While preparing for the keynote for the recently held HUG India meetup on 31st July, I decided that I will try to keep my session short, but useful and relevant to the lined up sesssions on hiho, JAQL and Visual hive. I have always been a keen student of geography (still take pride in it!) and thought it would be great to draw a visual geographical map of Hadoop ecosystem. Here is what I came up with a little nice story behind it-
- How did it all start- huge data on the web!
- Nutch built to crawl this web data
- Huge data had to saved- HDFS was born!
- How to use this data?
- Map reduce framework built for coding and running analytics – java, any language-streaming/pipes
- How to get in unstructured data – Web logs, Click streams, Apache logs, Server logs – fuse,webdav, chukwa, flume, Scribe
- Hiho and sqoop for loading data into HDFS – RDBMS can join the Hadoop band wagon!

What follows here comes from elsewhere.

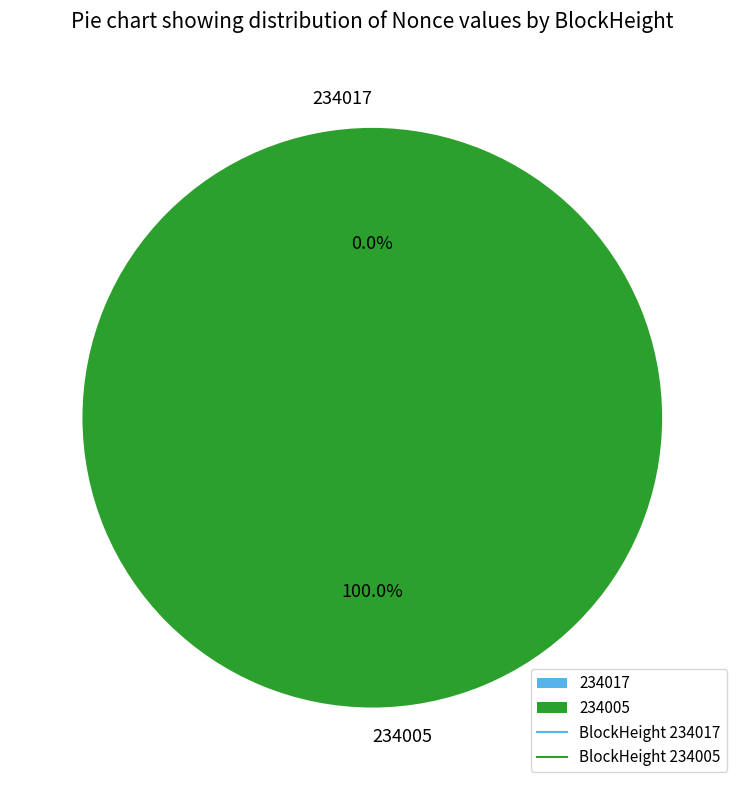

Rank the categories by value from lowest to highest.

234017, 234005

- High level interfaces required over low level map reduce programming– Pig, Hive, Jaql
- BI tools with advanced UI reporting- drilldown etc- Intellicus
- Workflow tools over Map-Reduce processes and High level languages
- Monitor and manage hadoop, run jobs/hive, view HDFS – high level view- Hue, karmasphere, eclipse plugin, cacti, ganglia
- Support frameworks- Avro (Serialization), Zookeeper (Coordination)
- More High level interfaces/uses- Mahout, Elastic map Reduce
- OLTP- also possible – Hbase
Would love to hear feedback about this and how to grow it further to add the missing parts!